I’ve been playing around with some ideas for a VCA build and looking at different topologies and methods. Along the way I had the question of whether to do an exponential or linear circuit (or switchable) and was playing around with different exponential setups.
At one point I thought it was getting too much for my simple VCA, so I thought I’d scrap the exponential part. But then I thought “why not just make a module that takes a linear CV and outputs an exponential one?”
Hopefully someone on here could have a look and play (or tell me why it is a stupid idea).
It currently has input and output offsets, an “exponent” adjustment (really just a multiplier on the mixed inputs) and a normal and inverted output.
I thought it might also be useful as a utility module for interfacing with non V/oct gear, but might have to build a reverse version that outputs a log function for that instead.
Slightly updated schematic. Same circuit, just made the visualisation clearer. Also renamed the “exponent” adjustment to “multiplier” as that is more correct anyway.
Actually I had been working on mine a while ago (probably from similar sources) and his video prompted me to revisit it!
Great content he puts out. Even though I try to tweak things from various sources to make my “own” circuits (in so much as I understand what I’m putting together, not in terms of me developing anything novel) I really get a lot from following his logical building up from smaller parts.
From what I’ve seen what people usually do with exponential converters is turn a linear voltage into an exponential current. The reason this is done is because with a current you can cover a range from nA → mA, which is three orders of magnitude. I think that with an exponential voltage you’re going to run into trouble keeping within the supply rails of typical DIY synth circuits while at the same time having usable resolution for lower octaves/levels. An example would be maximum CV out @ 10V for a maximum input of 10V. For the lowest CV out octave, i.e. the linear input range from 0 to 1V, you’d be working from 0 to 20mV out or something along those lines, which doesn’t give much resolution.

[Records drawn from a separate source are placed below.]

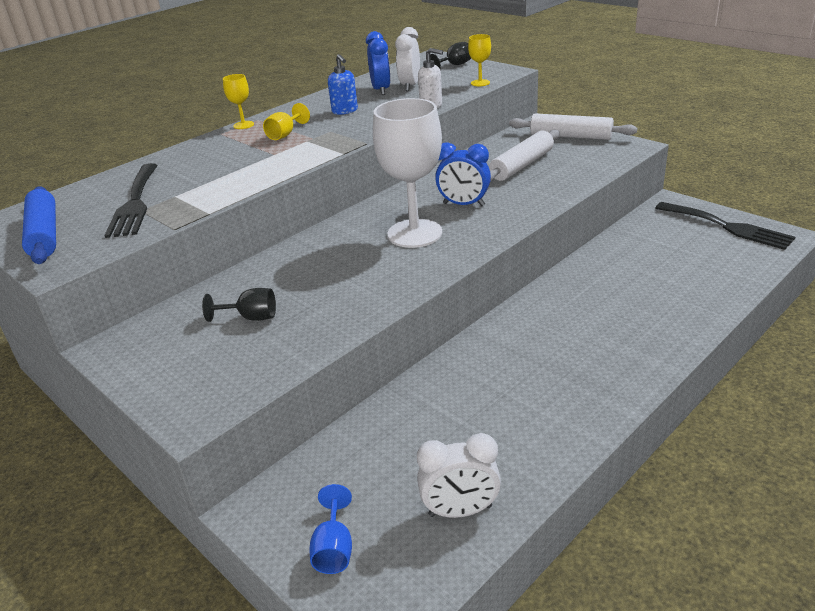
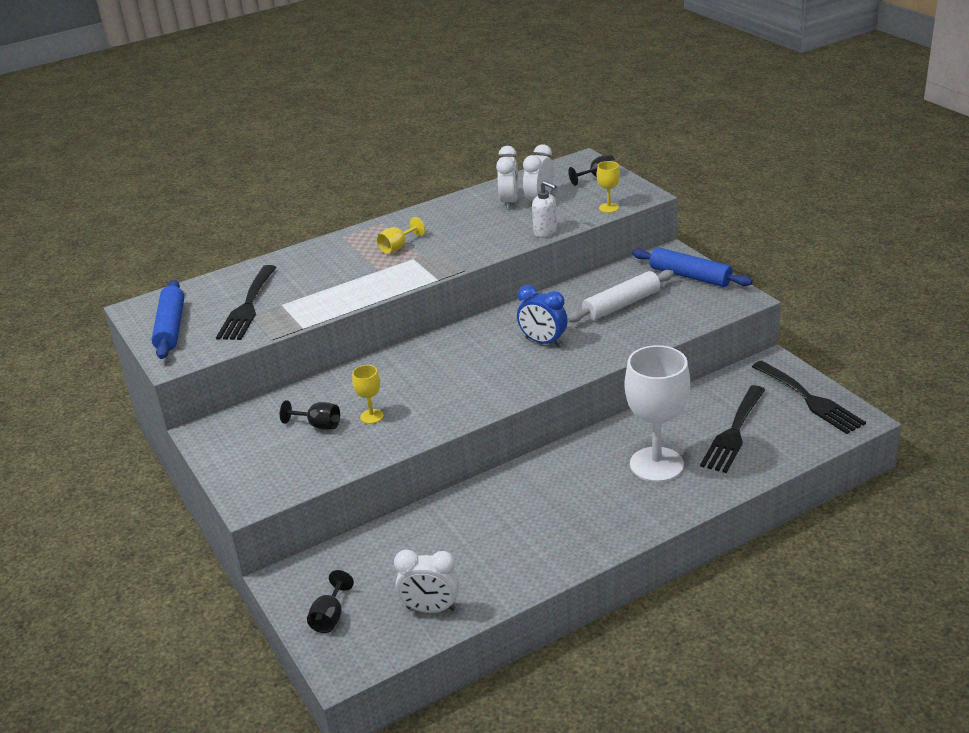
camera: 15 degrees right, 0 degrees up
(243, 125) = (365, 229): yellow goblet -> yellow goblet (371, 416)
(334, 549) = (330, 617): blue goblet -> black goblet
(345, 111) = (463, 225): blue soap dispenser -> none
(381, 90) = (509, 202): blue clock -> white clock
(414, 233) = (484, 366): white goblet -> white goblet (656, 464)
(571, 136) = (690, 276): white rolling pin -> blue rolling pin
(678, 265) = (733, 432): none -> black fork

I spent some time trying to understand and simulate exponential converters, I’ll try and dig up my annotated schematic later this evening when I get off my work PC and share it here.

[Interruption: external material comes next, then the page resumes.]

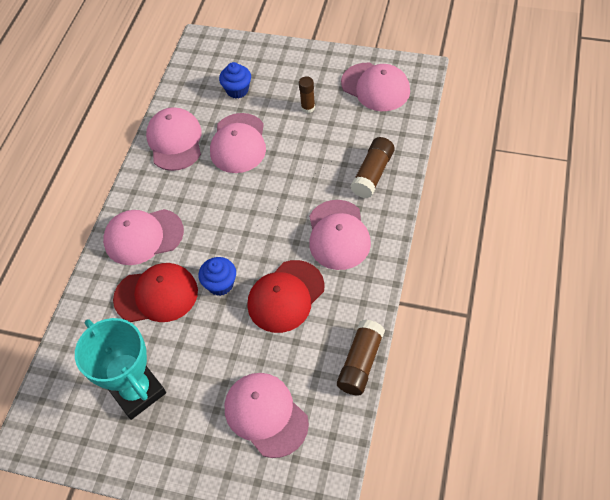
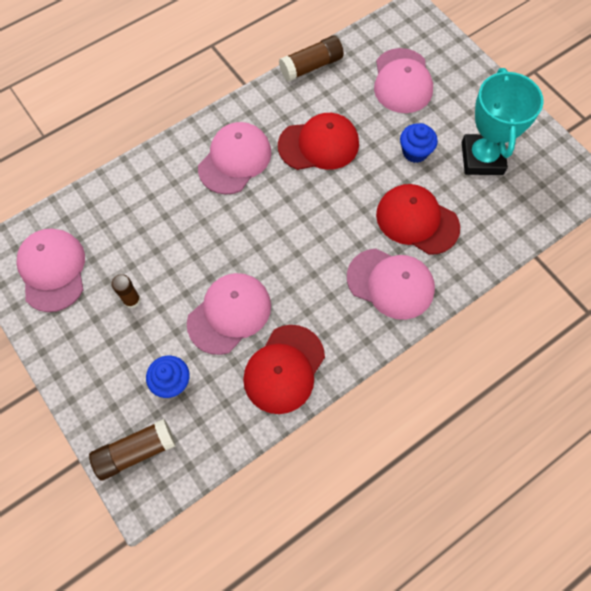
camera: 145 degrees left, 10 degrees up
(175, 141) = (284, 369): pink cap -> red cap
(220, 284) = (359, 191): blue cupcake -> blue cupcake (415, 152)
(372, 174) = (154, 188): brown glue stick -> brown glue stick (135, 451)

That’s a great point actually! Running a few millivolts out through some long patch cables isn’t such a great idea. Still, it was a fun challenge to give the flexibility to the circuit that a hypothetical module would require. Might still be useful to someone for some less critical aspect such as taking an adsr and giving it exponential decay for instance. Not so critical to be exact then.

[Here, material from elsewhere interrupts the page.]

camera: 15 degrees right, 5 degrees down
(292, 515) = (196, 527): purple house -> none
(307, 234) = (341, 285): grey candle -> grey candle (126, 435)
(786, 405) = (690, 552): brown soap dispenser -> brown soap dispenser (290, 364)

Let me know if you have any questions, I’ll do my best to answer, but must admit that these circuits are some of the hardest for me to get my head around.
Yeah - R8, connected to C2 is only really for the simulation, so I could measure current through a resistor.
C2 is where you’d hook up your load in a real circuit - like an integrator for a saw or triangle oscillator to control frequency, or into a diode ladder to control cutoff or something like that.
C1, on the other hand, is connected to the virtual ground that the op-amp will try and maintain on its inverting input. There should be 12V across R3 which will then set the reference current Iref. In this case it’s 12/3M = 4µA. You’d probably adjust this depending on the application. Remember, an ideal op-amps input impedance is infinite, so any current through R3 will be forced through C1, creating the reference current that will be sourced through C2 when B1 is equal to B2, i.e. 0V.
That’s where R2 comes in - you can change the voltage at B1 when the CV in (V_Oct) is equal to 0. In my VCO where I have this, R2 is a trimpot.
Ah, of course! The VCO I built I ended up going with a PNP based exp. converter (to drive the current of an LM13700), but I find the NPN based ones easier to understand for some reason.